On Fri, Feb 27, 2015 at 3:06 PM, Curly McLain <126die...@gmail.com> wrote:
> It is as much about that as the ACA is about healthcare.   (only makes it
> worse and way more costly)  THat is why you can't read it.
>
> Oppose it.
>
> Favor it or do nothing: you will get worse service for a lot more money

I work in an area that is very heavy with technology jobs - Cisco,
Broadcom, EMC, NetApp, Google, SAS, Qualcomm, Merrill Lynch, GSK, etc.
Political views are all literally over the map - broadly, Chapel Hill
is very Democrat, Cary is very Libertarian and/or conservative, Durham
is very liberal, Raleigh is very Republican.  We don't agree on much,
lunch is usually interesting when there is politics afoot.

A year ago, AT&T was blocking Netflix; Verizon sold Durham to
Frontier, who is just horrid; Time Warner will send you to collections
even if you are paid up, doesn't provide service, etc. etc..  Same
issues for everyone.  We all hate all the local providers.  Network
neutrality was one of the few things we all agreed on, at least to a
few months back. (The big challenge is reasonable network management,
but ultimately you have to trust the company to do the right thing, or
else regulate them to do something specific.)

Reasoning seemed to be:
- The liberals resent that ISPs are milking them for every dime,
coming and going.  And that they can buy politicians or whatever.  If
I had a nickel for every mention of Citizens United...
- The conservatives resent that ISPs restrict access to legal content
on a whim, like 3-D gun models or sites they decide not to like, often
for political reasons.
- The libertarians resent the enforced non-competition and fleecing of
customers.
- The neo-liberals resent that those of us living in rural areas don't
get access to a network, and aren't allowed to get access to a
network.

We nerds were talking about this long before Obama and the news
organizations weighed in. (This was back when we thought the FCC chair
was just another patsy for the CTIA, like his predecessor.) The courts
ruled that Verizon needed to be regulated as a utility in order to be
restricted by such rules as 'provide access to legal content' and 'not
block competing content' and 'not block things you don't like for
political reasons', even as a monopoly provider.  Given that Verizon
was already doing all three of these (hence the lawsuit), and the only
way to change the behavior was to implement the rules, we were
basically all in favor of implementing the rules.

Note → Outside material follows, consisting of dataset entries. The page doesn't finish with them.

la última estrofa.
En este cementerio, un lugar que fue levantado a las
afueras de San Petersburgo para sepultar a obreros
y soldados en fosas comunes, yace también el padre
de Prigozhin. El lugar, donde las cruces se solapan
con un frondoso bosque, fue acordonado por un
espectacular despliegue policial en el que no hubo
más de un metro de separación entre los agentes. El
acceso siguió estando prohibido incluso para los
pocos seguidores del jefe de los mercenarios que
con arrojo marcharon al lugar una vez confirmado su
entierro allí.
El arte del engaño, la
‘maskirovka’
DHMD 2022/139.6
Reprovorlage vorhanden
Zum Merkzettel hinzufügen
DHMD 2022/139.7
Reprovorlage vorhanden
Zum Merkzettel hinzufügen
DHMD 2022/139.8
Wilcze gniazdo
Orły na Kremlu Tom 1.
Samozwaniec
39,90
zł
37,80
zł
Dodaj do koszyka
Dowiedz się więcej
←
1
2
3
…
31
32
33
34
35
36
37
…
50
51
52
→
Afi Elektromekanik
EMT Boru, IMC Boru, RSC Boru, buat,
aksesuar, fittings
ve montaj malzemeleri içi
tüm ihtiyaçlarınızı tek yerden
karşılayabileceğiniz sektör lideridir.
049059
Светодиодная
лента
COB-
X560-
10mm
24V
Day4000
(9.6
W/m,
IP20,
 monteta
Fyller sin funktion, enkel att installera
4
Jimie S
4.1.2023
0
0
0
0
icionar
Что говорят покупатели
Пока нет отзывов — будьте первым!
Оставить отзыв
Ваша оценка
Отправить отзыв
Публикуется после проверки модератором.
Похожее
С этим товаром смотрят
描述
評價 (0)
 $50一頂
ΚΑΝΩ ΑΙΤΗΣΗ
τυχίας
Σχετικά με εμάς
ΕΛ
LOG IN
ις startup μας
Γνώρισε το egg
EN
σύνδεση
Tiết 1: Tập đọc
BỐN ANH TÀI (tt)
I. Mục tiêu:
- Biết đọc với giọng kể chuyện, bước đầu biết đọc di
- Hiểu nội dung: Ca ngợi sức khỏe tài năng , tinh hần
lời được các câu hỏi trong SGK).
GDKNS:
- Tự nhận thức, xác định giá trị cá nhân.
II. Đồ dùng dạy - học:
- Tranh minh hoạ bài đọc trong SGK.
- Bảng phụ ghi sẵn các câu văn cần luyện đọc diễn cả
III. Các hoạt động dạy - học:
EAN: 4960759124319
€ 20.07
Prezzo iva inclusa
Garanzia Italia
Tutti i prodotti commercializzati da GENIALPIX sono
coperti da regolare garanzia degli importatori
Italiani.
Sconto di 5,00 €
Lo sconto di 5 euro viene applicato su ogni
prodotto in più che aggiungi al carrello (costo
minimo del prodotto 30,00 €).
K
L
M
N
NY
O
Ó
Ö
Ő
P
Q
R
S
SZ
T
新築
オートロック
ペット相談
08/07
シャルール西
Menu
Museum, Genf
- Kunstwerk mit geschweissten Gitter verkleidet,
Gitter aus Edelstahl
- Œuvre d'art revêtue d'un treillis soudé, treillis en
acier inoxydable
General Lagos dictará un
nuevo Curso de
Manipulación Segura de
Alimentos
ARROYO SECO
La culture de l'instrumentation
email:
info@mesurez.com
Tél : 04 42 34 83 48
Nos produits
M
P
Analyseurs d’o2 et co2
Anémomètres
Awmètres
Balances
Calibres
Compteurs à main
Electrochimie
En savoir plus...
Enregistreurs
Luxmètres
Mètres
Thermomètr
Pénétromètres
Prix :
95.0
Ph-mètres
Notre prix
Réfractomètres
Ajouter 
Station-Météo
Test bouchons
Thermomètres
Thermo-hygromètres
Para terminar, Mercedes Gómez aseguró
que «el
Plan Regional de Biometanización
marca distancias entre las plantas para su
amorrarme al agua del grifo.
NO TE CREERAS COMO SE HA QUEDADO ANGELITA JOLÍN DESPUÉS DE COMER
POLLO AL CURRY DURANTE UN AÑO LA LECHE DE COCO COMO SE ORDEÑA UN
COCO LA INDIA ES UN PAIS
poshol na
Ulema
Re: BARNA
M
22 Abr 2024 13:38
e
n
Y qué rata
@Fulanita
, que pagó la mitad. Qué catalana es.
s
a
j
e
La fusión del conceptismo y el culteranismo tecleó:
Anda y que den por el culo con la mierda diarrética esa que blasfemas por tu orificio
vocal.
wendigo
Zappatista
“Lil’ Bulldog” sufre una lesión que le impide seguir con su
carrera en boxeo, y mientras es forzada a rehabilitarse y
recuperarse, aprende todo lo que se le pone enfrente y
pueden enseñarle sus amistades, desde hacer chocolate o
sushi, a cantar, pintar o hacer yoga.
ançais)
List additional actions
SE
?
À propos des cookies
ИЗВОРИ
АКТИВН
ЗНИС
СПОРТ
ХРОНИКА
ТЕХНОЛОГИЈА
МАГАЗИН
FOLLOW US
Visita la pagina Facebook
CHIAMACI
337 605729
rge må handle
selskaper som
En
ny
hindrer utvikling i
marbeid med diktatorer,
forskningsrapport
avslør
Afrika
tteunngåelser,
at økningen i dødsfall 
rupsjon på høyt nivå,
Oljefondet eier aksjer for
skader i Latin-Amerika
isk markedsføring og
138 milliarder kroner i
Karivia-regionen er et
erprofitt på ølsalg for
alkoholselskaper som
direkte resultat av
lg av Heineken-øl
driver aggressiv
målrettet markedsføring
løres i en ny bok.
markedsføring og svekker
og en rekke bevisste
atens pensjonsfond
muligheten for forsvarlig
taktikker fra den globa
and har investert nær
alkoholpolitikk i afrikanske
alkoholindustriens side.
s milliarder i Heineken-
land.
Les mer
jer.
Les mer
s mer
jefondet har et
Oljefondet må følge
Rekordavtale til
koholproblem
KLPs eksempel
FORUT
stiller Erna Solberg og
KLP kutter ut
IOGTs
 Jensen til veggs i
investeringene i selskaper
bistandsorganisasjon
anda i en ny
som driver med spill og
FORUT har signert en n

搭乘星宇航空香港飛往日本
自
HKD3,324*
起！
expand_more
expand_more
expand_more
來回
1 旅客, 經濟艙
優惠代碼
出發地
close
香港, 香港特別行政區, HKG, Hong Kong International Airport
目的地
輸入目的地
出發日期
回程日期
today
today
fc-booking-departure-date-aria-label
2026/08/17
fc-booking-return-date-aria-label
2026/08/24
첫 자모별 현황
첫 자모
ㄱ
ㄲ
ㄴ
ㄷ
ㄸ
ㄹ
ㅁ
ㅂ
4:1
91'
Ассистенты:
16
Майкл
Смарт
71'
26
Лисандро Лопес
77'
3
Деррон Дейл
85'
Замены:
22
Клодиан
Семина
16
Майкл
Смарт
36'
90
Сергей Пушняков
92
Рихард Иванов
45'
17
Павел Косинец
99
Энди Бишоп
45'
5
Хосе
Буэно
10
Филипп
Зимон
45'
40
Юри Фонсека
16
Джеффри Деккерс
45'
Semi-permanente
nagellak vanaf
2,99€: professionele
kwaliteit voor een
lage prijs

I'm more libertarian than most of my colleagues/friends so it was a
harder sell for me.  Pragmatically, I don't see how we can get any
real deregulation in the ISP market, so if there is going to be
content-blocking and whatnot going on I'd rather it be done publicly
rather than by private corporations at random.  At least if we're
going to block the American Nazi Party or the IRA or the RNC we'll
know it's blocked, as opposed to what Verizon was doing and silently
killing off sites they didn't like.

Frankly our infrastructure is bad, and expensive, and has a terrible
reputation for reliability, but that's not something the FCC is
addressing.  The new rules, according to what has actually been said
by actual FCC commissioners, will make it harder to block content,
which may or may not lead to higher prices.  The rules do not
guarantee access like the CLECs used to have, at least according to
the FCC commissioner.

Of course the FCC doesn't publish interim rules, so while
theoretically something has been done we won't know until it's
official.  Obviously I have a problem with that, but if the rules are
too far from what was presented a few weeks ago then the FCC will lose
its allies and Congress will happily overturn them posthaste, so I
expect they are mostly similar to what we nerds were wanting.

Anyway, that to say that as a nerd I'm pretty happy with what has been
publicly discussed by the FCC folks, from an IT/legal standpoint.